TASK TO COMPLETE | Search the entries for the word "lines" and pull out each line that has it.

══ INPUT

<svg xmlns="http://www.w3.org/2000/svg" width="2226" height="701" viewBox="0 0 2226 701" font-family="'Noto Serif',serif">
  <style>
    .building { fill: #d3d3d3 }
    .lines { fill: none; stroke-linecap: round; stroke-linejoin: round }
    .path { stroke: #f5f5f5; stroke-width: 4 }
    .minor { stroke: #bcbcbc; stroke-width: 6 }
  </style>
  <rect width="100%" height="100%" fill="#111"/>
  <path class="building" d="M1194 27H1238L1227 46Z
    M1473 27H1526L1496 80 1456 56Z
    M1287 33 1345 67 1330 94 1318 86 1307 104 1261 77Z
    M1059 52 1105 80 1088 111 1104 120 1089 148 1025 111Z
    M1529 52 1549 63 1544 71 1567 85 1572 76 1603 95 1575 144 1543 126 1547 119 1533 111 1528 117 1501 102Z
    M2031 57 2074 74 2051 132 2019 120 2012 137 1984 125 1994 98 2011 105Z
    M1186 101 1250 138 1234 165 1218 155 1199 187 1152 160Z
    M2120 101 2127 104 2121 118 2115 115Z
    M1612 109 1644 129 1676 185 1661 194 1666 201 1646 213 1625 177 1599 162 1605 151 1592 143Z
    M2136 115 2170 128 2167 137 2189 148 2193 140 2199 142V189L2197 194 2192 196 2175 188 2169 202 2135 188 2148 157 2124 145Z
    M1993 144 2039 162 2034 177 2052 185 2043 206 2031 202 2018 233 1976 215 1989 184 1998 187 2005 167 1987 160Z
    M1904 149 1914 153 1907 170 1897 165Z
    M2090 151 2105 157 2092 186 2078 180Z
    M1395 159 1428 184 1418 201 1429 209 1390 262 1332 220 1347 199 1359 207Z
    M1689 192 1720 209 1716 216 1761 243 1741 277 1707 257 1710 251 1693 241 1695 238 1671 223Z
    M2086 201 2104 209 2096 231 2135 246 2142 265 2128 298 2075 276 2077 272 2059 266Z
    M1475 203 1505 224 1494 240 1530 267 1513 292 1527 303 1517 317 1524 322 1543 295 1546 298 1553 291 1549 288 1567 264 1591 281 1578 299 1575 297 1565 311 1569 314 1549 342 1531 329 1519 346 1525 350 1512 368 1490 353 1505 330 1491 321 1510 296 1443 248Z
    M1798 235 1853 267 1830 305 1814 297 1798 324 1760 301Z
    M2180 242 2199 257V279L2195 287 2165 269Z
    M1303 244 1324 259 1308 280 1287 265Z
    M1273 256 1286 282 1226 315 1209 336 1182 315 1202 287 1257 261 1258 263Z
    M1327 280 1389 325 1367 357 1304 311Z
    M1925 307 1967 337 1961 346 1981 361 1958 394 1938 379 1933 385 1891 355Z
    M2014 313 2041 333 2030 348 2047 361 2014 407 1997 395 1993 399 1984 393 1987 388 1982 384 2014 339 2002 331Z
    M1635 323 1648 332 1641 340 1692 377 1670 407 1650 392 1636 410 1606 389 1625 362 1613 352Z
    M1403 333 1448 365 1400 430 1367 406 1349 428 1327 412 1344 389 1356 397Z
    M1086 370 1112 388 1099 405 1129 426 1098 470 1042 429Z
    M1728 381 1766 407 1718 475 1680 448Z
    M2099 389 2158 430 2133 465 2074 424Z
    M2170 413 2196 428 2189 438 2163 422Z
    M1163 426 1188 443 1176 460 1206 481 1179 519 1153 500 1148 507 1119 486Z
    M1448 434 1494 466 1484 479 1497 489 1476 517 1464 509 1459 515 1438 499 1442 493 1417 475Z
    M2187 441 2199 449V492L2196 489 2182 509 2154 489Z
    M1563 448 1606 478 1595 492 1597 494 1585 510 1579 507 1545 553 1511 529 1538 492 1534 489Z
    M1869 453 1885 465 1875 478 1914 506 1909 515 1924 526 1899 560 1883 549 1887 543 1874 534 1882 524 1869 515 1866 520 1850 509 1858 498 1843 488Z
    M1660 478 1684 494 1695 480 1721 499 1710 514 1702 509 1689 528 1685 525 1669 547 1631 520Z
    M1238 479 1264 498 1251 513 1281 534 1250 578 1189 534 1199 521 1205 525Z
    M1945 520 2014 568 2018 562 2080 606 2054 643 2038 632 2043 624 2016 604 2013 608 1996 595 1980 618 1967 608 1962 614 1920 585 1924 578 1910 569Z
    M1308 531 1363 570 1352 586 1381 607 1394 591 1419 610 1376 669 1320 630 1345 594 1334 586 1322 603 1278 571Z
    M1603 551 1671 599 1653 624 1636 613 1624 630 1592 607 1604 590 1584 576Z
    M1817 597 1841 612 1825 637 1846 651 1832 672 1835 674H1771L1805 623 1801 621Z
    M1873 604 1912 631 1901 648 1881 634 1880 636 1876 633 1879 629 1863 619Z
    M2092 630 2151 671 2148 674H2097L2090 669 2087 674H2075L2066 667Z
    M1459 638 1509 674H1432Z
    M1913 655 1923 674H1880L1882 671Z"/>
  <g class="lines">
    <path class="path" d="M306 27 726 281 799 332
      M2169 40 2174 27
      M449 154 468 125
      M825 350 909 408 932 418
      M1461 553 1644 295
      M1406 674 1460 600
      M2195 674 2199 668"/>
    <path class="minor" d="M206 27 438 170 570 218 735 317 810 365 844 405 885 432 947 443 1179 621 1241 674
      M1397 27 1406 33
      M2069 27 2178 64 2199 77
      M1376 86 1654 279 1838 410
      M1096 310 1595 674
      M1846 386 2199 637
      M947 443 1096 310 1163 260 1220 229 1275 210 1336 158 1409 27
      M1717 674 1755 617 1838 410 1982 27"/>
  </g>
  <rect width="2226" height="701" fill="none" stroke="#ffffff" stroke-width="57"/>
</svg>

════

RESPONSE AREA |
    .lines { fill: none; stroke-linecap: round; stroke-linejoin: round }
  <g class="lines">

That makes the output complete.